**Exercise brief**
Your job is to set down the stretch of entries that opens with the line containing "431 521 3.94" and closes with the line containing "247 220 6.21". Keep both end lines, copy each exactly, and add nothing.

**Dataset content**

┌──

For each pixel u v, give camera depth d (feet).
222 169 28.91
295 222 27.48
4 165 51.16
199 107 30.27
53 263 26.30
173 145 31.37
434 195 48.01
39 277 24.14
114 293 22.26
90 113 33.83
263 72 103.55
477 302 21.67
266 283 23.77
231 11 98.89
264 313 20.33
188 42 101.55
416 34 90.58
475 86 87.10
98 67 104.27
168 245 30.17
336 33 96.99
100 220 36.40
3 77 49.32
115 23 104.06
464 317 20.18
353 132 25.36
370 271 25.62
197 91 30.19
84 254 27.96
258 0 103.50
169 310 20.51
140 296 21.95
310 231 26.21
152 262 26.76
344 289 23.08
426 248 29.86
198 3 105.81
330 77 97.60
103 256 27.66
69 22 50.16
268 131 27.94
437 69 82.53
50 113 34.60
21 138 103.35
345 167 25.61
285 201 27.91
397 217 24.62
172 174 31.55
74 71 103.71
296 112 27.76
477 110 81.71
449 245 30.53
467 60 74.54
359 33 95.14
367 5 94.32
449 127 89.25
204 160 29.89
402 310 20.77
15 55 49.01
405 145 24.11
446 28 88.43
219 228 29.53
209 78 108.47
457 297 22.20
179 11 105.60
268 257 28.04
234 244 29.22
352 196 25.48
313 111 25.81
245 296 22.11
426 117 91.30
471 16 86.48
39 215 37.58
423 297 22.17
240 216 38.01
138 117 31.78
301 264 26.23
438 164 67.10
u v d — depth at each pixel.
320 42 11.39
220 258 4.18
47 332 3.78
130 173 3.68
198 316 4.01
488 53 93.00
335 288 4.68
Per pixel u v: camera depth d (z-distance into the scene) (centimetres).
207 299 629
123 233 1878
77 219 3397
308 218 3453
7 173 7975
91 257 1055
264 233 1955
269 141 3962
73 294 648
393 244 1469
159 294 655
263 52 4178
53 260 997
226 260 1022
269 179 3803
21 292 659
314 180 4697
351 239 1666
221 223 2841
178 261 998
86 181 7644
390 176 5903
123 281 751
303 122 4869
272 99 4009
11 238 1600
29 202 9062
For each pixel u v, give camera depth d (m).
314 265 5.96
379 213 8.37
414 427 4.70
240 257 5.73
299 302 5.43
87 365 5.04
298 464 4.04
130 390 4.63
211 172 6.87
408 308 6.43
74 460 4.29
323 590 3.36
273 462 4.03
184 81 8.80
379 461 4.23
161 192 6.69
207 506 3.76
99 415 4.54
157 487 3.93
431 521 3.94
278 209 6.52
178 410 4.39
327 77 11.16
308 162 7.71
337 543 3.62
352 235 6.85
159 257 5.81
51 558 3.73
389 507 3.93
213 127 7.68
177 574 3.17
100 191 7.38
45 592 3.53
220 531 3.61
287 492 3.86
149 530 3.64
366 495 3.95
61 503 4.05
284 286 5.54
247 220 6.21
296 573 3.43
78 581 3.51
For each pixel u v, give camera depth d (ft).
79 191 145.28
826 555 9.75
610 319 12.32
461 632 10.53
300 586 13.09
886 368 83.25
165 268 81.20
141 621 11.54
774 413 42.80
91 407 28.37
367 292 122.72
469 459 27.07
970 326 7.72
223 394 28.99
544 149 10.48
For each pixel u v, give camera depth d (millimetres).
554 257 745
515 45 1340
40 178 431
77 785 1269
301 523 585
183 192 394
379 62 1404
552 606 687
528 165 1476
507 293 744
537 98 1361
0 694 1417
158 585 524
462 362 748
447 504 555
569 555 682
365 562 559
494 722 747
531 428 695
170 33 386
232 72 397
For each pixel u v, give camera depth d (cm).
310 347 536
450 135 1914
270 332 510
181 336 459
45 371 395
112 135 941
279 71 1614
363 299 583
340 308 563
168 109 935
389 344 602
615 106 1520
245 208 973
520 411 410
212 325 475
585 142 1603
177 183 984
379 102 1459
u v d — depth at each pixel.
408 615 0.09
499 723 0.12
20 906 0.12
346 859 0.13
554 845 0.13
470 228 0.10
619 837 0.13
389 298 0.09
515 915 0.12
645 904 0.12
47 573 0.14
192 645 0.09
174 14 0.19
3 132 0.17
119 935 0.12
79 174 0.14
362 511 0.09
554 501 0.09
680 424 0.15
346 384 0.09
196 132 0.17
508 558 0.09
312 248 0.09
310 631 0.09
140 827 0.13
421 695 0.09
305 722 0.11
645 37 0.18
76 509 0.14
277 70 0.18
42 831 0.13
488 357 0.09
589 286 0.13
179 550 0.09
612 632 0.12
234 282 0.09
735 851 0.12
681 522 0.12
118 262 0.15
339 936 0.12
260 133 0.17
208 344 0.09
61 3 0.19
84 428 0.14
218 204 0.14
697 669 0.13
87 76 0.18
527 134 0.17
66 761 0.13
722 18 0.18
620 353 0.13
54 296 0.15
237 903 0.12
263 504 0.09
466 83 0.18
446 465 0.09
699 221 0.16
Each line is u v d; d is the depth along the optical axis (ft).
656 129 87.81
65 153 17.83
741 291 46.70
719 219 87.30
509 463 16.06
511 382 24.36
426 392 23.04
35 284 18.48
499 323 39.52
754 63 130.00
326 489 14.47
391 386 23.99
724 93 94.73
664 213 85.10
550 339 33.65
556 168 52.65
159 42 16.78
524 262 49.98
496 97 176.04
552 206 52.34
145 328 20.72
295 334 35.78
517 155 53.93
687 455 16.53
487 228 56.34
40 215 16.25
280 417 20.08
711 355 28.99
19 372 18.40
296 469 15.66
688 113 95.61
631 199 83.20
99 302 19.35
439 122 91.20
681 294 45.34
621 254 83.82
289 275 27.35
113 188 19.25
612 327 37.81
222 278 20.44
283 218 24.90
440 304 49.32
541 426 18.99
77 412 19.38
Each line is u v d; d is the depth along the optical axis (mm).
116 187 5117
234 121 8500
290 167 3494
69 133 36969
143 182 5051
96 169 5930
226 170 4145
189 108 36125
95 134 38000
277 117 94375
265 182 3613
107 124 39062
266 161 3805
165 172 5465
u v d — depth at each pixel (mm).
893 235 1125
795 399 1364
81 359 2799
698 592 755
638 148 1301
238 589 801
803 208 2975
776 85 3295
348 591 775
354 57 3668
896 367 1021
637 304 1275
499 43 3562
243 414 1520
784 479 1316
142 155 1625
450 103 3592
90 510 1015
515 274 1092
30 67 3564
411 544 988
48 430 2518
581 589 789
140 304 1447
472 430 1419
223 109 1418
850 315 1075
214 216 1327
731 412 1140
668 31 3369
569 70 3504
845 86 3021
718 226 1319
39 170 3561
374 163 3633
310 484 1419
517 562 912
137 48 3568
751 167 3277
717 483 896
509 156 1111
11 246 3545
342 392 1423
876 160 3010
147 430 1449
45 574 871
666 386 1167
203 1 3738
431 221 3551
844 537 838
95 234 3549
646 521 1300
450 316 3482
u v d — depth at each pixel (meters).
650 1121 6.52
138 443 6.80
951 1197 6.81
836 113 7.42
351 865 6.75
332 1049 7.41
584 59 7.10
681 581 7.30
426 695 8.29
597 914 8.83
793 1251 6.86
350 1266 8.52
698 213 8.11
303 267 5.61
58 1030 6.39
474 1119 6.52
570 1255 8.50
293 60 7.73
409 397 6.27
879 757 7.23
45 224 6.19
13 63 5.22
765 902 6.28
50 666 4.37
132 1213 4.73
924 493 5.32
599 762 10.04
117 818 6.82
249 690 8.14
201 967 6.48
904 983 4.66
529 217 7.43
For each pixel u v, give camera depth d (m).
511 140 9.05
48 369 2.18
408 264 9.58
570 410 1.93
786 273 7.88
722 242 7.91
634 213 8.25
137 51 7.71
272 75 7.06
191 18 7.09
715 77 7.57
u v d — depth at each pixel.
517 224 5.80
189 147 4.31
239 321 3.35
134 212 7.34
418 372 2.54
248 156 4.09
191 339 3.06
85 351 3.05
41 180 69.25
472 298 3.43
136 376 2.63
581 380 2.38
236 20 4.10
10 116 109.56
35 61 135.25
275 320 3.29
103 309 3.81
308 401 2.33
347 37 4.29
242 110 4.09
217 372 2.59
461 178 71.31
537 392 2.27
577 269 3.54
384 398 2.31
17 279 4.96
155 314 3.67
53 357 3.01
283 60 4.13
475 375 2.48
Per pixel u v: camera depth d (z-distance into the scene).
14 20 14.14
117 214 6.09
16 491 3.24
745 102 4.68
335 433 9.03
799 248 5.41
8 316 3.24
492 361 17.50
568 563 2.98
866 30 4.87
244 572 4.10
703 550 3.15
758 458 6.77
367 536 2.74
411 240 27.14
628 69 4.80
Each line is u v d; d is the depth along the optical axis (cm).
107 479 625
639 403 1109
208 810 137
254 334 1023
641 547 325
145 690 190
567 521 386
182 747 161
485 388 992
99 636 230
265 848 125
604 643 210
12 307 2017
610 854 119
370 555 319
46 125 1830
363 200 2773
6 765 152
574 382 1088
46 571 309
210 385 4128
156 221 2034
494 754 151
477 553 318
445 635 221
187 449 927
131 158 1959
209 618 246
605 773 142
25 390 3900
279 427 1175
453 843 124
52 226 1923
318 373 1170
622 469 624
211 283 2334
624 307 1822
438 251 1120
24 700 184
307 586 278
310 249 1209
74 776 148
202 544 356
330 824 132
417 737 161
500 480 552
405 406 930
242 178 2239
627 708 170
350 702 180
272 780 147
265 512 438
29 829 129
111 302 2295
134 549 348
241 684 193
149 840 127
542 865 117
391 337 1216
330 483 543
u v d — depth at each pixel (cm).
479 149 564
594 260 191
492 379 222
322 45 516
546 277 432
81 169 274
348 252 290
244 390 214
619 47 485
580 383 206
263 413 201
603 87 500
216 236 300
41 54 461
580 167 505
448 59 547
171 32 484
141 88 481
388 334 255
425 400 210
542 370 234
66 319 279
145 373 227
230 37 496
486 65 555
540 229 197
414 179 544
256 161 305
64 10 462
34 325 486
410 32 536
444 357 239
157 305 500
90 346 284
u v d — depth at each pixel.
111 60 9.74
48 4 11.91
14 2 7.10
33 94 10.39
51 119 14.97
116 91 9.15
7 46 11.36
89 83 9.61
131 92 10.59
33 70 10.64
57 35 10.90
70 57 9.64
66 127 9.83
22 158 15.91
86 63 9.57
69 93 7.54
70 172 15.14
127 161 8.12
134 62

└──

**Written response**
431 521 3.94
278 209 6.52
178 410 4.39
327 77 11.16
308 162 7.71
337 543 3.62
352 235 6.85
159 257 5.81
51 558 3.73
389 507 3.93
213 127 7.68
177 574 3.17
100 191 7.38
45 592 3.53
220 531 3.61
287 492 3.86
149 530 3.64
366 495 3.95
61 503 4.05
284 286 5.54
247 220 6.21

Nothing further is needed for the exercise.